_Assignment_: Copy the rows word for word from the first line through the line containing "-0.015605, 0.170579, -0.549679]]", and include that line.

-- Dataset excerpts follows --

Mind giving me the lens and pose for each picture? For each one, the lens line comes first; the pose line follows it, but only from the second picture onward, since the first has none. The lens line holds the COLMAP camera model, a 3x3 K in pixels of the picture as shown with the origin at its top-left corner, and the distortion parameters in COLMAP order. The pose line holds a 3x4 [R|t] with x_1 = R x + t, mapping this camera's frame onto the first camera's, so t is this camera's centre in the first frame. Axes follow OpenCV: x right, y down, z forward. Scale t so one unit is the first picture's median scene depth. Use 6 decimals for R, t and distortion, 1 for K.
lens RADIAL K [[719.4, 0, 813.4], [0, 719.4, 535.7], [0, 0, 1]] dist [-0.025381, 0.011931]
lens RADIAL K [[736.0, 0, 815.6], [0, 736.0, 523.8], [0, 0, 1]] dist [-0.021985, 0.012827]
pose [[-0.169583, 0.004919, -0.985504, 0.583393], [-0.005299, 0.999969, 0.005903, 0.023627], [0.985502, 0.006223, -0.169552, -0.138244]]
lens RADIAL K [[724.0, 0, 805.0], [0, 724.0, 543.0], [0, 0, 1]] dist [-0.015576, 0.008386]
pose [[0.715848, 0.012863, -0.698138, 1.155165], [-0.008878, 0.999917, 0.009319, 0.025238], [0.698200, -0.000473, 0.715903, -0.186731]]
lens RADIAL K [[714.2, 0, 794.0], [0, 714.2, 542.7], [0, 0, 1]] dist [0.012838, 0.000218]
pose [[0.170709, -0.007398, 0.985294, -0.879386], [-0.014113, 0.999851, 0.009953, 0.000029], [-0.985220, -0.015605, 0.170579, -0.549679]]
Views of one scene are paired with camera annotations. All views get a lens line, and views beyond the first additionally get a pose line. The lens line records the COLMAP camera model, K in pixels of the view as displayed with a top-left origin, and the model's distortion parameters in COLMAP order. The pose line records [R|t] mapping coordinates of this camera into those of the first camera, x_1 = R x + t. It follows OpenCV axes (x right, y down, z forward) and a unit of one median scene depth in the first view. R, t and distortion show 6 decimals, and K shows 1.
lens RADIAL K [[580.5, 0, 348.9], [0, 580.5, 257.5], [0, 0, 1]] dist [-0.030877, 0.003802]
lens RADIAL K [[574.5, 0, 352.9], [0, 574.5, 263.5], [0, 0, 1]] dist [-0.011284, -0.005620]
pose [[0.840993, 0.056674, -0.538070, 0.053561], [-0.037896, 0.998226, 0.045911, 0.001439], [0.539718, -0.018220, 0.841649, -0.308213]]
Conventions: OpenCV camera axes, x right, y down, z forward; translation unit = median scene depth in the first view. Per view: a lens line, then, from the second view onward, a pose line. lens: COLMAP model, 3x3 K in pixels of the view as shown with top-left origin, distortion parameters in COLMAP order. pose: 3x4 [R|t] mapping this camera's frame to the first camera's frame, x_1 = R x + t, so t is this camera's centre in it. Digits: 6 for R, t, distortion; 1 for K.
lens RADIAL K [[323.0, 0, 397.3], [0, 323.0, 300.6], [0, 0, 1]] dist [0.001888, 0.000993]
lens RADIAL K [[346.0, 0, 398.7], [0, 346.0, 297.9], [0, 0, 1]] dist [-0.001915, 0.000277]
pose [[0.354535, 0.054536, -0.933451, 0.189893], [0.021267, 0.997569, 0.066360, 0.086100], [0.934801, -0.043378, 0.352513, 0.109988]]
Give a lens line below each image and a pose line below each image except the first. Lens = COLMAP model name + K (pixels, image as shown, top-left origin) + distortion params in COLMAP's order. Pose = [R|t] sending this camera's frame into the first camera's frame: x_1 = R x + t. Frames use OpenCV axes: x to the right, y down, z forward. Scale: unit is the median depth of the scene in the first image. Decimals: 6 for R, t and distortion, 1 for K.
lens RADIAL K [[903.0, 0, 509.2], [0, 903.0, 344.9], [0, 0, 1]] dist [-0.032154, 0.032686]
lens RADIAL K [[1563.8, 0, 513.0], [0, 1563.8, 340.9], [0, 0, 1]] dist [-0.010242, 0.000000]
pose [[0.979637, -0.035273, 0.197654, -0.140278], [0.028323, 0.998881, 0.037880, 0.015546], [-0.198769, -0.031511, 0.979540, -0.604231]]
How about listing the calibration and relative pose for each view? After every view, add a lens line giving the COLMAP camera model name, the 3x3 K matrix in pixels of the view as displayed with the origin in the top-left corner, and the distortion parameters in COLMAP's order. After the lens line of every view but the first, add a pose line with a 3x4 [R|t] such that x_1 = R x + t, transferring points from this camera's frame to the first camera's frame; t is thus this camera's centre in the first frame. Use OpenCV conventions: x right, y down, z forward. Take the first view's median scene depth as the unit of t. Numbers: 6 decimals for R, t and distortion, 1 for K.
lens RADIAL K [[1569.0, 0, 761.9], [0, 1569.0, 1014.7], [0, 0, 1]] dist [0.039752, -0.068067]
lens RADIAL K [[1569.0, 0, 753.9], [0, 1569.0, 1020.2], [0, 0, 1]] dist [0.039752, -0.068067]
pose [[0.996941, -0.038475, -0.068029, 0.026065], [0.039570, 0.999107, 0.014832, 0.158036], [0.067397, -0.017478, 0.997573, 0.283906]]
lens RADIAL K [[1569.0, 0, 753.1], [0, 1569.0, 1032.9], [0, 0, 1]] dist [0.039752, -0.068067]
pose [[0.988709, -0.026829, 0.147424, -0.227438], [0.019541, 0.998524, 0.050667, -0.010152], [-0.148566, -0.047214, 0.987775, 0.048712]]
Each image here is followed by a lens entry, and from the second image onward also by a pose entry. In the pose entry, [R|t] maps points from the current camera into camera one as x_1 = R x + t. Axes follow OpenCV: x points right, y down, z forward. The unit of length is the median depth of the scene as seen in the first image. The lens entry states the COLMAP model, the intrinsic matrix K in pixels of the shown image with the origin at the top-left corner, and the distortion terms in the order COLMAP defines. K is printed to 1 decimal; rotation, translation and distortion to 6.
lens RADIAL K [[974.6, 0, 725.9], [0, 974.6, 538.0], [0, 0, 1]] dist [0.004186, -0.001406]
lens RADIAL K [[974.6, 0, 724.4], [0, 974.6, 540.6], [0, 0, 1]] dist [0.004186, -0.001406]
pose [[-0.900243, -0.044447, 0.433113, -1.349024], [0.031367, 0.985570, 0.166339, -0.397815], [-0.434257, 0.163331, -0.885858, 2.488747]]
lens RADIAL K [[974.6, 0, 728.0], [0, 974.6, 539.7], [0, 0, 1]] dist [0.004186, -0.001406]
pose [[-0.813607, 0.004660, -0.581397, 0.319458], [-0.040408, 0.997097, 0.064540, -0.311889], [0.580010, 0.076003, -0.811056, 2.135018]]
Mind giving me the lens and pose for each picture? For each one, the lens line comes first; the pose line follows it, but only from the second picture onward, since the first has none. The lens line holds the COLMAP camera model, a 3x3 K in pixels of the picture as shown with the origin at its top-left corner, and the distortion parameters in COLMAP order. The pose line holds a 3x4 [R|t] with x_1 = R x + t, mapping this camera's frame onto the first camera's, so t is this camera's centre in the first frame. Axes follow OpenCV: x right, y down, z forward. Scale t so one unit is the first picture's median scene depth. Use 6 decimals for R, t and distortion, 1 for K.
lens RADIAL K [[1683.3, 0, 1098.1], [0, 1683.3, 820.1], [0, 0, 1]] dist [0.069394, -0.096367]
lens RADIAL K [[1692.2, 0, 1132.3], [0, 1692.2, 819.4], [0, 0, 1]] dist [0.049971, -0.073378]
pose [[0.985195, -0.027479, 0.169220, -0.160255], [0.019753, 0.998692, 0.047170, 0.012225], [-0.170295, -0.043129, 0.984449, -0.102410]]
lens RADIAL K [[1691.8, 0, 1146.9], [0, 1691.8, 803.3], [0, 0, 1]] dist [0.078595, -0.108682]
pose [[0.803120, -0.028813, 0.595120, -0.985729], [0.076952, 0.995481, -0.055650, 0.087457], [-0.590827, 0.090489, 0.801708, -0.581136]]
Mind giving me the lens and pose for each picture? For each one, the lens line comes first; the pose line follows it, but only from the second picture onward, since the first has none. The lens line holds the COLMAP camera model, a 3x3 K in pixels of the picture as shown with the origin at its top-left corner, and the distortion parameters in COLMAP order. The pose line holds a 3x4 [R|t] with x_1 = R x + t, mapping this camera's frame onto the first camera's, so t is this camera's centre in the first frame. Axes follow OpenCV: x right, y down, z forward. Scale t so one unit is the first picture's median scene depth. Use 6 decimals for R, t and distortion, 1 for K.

-- Dataset excerpts concluded --

_Reply to the task_:
Mind giving me the lens and pose for each picture? For each one, the lens line comes first; the pose line follows it, but only from the second picture onward, since the first has none. The lens line holds the COLMAP camera model, a 3x3 K in pixels of the picture as shown with the origin at its top-left corner, and the distortion parameters in COLMAP order. The pose line holds a 3x4 [R|t] with x_1 = R x + t, mapping this camera's frame onto the first camera's, so t is this camera's centre in the first frame. Axes follow OpenCV: x right, y down, z forward. Scale t so one unit is the first picture's median scene depth. Use 6 decimals for R, t and distortion, 1 for K.
lens RADIAL K [[719.4, 0, 813.4], [0, 719.4, 535.7], [0, 0, 1]] dist [-0.025381, 0.011931]
lens RADIAL K [[736.0, 0, 815.6], [0, 736.0, 523.8], [0, 0, 1]] dist [-0.021985, 0.012827]
pose [[-0.169583, 0.004919, -0.985504, 0.583393], [-0.005299, 0.999969, 0.005903, 0.023627], [0.985502, 0.006223, -0.169552, -0.138244]]
lens RADIAL K [[724.0, 0, 805.0], [0, 724.0, 543.0], [0, 0, 1]] dist [-0.015576, 0.008386]
pose [[0.715848, 0.012863, -0.698138, 1.155165], [-0.008878, 0.999917, 0.009319, 0.025238], [0.698200, -0.000473, 0.715903, -0.186731]]
lens RADIAL K [[714.2, 0, 794.0], [0, 714.2, 542.7], [0, 0, 1]] dist [0.012838, 0.000218]
pose [[0.170709, -0.007398, 0.985294, -0.879386], [-0.014113, 0.999851, 0.009953, 0.000029], [-0.985220, -0.015605, 0.170579, -0.549679]]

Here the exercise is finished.